No es desechable suponer que las presuntas necesidades, que ante el marasmo del teatro experimental, de búsqueda, y ante el mero hecho de los tiempos que vivimos, al que hay que computarle no sólo vacíos, crisis, sino la evidencia mayor a nombre de la llamada posmodernidad, que enseñorea el fragmento y con él, no sólo la defunción del molde totalizante (totalitario), sino la evidencia palmaria de un cuadro perceptivo granulado, cuando no puntillista, que semeja internamente el cuadro de situación externo, se plantean dentro de una épica de lo racional frente a la disolución mental de estos tiempos.
Echar mano de manera nostálgica y retardataria a las unidades que no necesitan demostrarse a cuenta de su presunta necesariedad, es sofístico y actualiza dimensiones críticas capaces de volver a reinstaurar lo que está bien, a partir del respeto al cánon aristótelico del ‘principio-medio-fin’.
Hemos hecho en este espacio («zona de mutación»), innumerables demostraciones propias y de autores que acreditan no sólo una teoría sino una obra que adquiere la dimensión de una crítica a un sistema perceptivo de carácter colonial, cuando no de tipo imperialista.

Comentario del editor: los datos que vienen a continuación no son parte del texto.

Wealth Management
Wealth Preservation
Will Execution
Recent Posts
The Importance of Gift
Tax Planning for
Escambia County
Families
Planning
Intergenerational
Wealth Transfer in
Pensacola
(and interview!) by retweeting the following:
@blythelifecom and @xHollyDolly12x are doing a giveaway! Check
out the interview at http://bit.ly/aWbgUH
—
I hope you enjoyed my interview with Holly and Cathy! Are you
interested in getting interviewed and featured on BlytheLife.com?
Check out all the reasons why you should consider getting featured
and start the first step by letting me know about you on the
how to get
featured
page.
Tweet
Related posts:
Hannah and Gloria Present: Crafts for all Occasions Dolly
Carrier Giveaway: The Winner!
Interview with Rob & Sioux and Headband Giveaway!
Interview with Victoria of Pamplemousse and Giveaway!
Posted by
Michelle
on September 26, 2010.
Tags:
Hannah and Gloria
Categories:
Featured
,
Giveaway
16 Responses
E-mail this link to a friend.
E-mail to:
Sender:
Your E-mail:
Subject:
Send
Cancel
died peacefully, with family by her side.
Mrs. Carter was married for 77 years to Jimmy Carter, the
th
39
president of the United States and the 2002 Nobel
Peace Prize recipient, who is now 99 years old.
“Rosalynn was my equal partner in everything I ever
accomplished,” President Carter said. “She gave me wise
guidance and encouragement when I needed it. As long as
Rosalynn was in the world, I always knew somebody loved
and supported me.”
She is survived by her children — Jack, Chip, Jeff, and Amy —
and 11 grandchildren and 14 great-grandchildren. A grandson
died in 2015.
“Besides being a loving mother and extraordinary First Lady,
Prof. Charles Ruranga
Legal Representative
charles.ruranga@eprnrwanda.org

Recuerdo principalmente al cineasta de culto, el chileno Raúl Ruiz.
Desandar la situación hasta la historia bien contada, susceptible de ser entendida dentro del cánon receptivo de decodificación de un relato, es desandar el camino de la ‘crítica a la representación’ como supuesto que con ella se deconstruye o desmantela, el orden perceptivo correlativo al capitalismo y a todas sus ínfulas omnímodas a partir de la caída del Muro de Berlín.

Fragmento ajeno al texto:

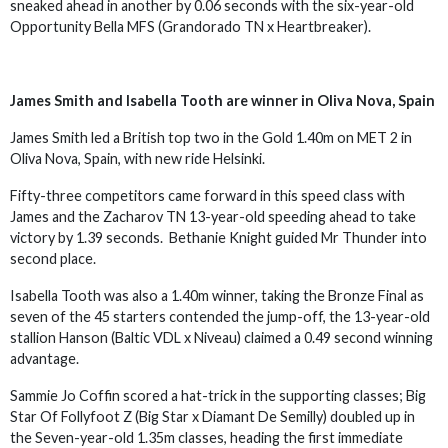
sneaked ahead in another by 0.06 seconds with the six-year-old
Opportunity Bella MFS (Grandorado TN x Heartbreaker).
James Smith and Isabella Tooth are winner in Oliva Nova, Spain
James Smith led a British top two in the Gold 1.40m on MET 2 in
Oliva Nova, Spain, with new ride Helsinki.
Fifty-three competitors came forward in this speed class with
James and the Zacharov TN 13-year-old speeding ahead to take
victory by 1.39 seconds. Bethanie Knight guided Mr Thunder into
second place.
Isabella Tooth was also a 1.40m winner, taking the Bronze Final as
seven of the 45 starters contended the jump-off, the 13-year-old
stallion Hanson (Baltic VDL x Niveau) claimed a 0.49 second winning
advantage.
Sammie Jo Coffin scored a hat-trick in the supporting classes; Big
Star Of Follyfoot Z (Big Star x Diamant De Semilly) doubled up in
the Seven-year-old 1.35m classes, heading the first immediate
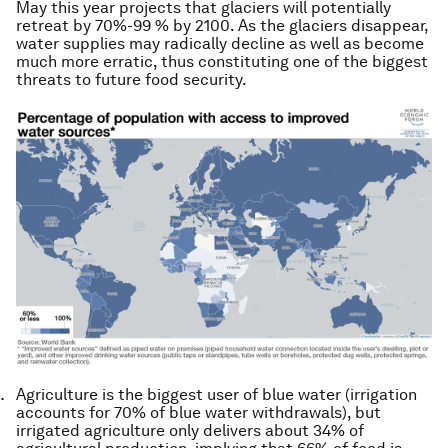
May this year projects that glaciers will potentially
retreat by 70%-99 % by 2100. As the glaciers disappear,
water supplies may radically decline as well as become
much more erratic, thus constituting one of the biggest
threats to future food security.
Agriculture is the biggest user of blue water (irrigation
accounts for 70% of blue water withdrawals), but
irrigated
agriculture only delivers about 34% of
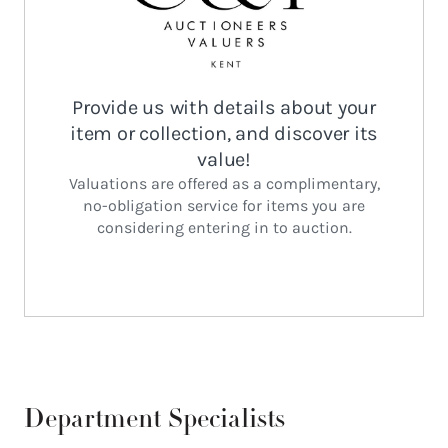
Department Specialists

Es desandar las cosas hasta el trance del arte como una parte de la Comunicación, pese a la profusa y valiente historia que el arte ha acreditado transgrediendo la cifra pretendidamente absoluta del Emisor-Canal-Receptor, para decir que el Arte no cumple el rol de ningún Canal, sino que lo que hace es fundarlo en cada ocasión, en cada obra. Si se vuelve de ello es por intereses personales, para aceitar los engranajes consabidos, para hacer girar una rueda pre-epocal.
Los propios medios industriales, dejan un campo orégano que muchos de estos ‘creadores’ recorren porque saben que adscribiendo al código realista de la comunicación, pueden generar la ilusión de un teatro industrial que por definición (y por sí mismo) no va a existir en tanto jamás va a compensar (a no ser como sanguijuela) las cantidades y velocidades que conforman la dinámica de la industria cultural. Pero donde hay un espacio que sólo reclamando como si nada una condición de ‘realismo’, puede ser apto para recolectar pingües beneficios colaterales.